## What is needed
Every entry, from first to last, is to be retyped without any alteration.

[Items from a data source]

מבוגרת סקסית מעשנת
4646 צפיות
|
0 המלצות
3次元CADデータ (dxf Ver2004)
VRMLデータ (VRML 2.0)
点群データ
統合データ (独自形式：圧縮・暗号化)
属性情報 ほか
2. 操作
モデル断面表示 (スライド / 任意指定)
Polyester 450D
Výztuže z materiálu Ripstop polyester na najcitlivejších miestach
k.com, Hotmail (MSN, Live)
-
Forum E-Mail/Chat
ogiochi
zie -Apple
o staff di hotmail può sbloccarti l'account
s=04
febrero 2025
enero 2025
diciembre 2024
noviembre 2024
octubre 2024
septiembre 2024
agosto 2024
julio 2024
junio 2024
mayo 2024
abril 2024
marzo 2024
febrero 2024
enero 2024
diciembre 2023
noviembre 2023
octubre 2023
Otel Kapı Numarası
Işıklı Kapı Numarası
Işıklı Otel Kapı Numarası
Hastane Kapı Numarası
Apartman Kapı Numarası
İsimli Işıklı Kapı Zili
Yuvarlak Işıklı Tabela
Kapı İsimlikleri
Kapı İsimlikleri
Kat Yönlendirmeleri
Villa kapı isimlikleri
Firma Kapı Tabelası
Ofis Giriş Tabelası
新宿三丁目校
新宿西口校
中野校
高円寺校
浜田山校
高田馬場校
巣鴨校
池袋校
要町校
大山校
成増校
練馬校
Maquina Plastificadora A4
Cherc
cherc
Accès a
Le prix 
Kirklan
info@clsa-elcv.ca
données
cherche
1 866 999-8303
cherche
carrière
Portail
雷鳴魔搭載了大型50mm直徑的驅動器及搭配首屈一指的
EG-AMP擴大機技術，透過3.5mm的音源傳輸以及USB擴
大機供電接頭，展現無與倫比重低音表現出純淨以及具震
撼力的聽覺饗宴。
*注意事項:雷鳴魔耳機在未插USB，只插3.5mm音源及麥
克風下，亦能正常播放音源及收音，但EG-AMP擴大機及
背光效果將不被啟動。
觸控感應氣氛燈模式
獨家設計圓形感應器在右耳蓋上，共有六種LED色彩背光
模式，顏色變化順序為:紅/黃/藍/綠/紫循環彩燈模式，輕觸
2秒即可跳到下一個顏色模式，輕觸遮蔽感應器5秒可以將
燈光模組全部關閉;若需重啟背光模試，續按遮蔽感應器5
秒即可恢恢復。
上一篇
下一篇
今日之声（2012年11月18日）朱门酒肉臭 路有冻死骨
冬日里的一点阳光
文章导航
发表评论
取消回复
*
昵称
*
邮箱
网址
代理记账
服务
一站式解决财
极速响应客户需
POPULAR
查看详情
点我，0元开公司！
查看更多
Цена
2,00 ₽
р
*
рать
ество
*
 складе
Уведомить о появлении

## Reply to the task
מבוגרת סקסית מעשנת
4646 צפיות
|
0 המלצות
3次元CADデータ (dxf Ver2004)
VRMLデータ (VRML 2.0)
点群データ
統合データ (独自形式：圧縮・暗号化)
属性情報 ほか
2. 操作
モデル断面表示 (スライド / 任意指定)
Polyester 450D
Výztuže z materiálu Ripstop polyester na najcitlivejších miestach
k.com, Hotmail (MSN, Live)
-
Forum E-Mail/Chat
ogiochi
zie -Apple
o staff di hotmail può sbloccarti l'account
s=04
febrero 2025
enero 2025
diciembre 2024
noviembre 2024
octubre 2024
septiembre 2024
agosto 2024
julio 2024
junio 2024
mayo 2024
abril 2024
marzo 2024
febrero 2024
enero 2024
diciembre 2023
noviembre 2023
octubre 2023
Otel Kapı Numarası
Işıklı Kapı Numarası
Işıklı Otel Kapı Numarası
Hastane Kapı Numarası
Apartman Kapı Numarası
İsimli Işıklı Kapı Zili
Yuvarlak Işıklı Tabela
Kapı İsimlikleri
Kapı İsimlikleri
Kat Yönlendirmeleri
Villa kapı isimlikleri
Firma Kapı Tabelası
Ofis Giriş Tabelası
新宿三丁目校
新宿西口校
中野校
高円寺校
浜田山校
高田馬場校
巣鴨校
池袋校
要町校
大山校
成増校
練馬校
Maquina Plastificadora A4
Cherc
cherc
Accès a
Le prix 
Kirklan
info@clsa-elcv.ca
données
cherche
1 866 999-8303
cherche
carrière
Portail
雷鳴魔搭載了大型50mm直徑的驅動器及搭配首屈一指的
EG-AMP擴大機技術，透過3.5mm的音源傳輸以及USB擴
大機供電接頭，展現無與倫比重低音表現出純淨以及具震
撼力的聽覺饗宴。
*注意事項:雷鳴魔耳機在未插USB，只插3.5mm音源及麥
克風下，亦能正常播放音源及收音，但EG-AMP擴大機及
背光效果將不被啟動。
觸控感應氣氛燈模式
獨家設計圓形感應器在右耳蓋上，共有六種LED色彩背光
模式，顏色變化順序為:紅/黃/藍/綠/紫循環彩燈模式，輕觸
2秒即可跳到下一個顏色模式，輕觸遮蔽感應器5秒可以將
燈光模組全部關閉;若需重啟背光模試，續按遮蔽感應器5
秒即可恢恢復。
上一篇
下一篇
今日之声（2012年11月18日）朱门酒肉臭 路有冻死骨
冬日里的一点阳光
文章导航
发表评论
取消回复
*
昵称
*
邮箱
网址
代理记账
服务
一站式解决财
极速响应客户需
POPULAR
查看详情
点我，0元开公司！
查看更多
Цена
2,00 ₽
р
*
рать
ество
*
 складе
Уведомить о появлении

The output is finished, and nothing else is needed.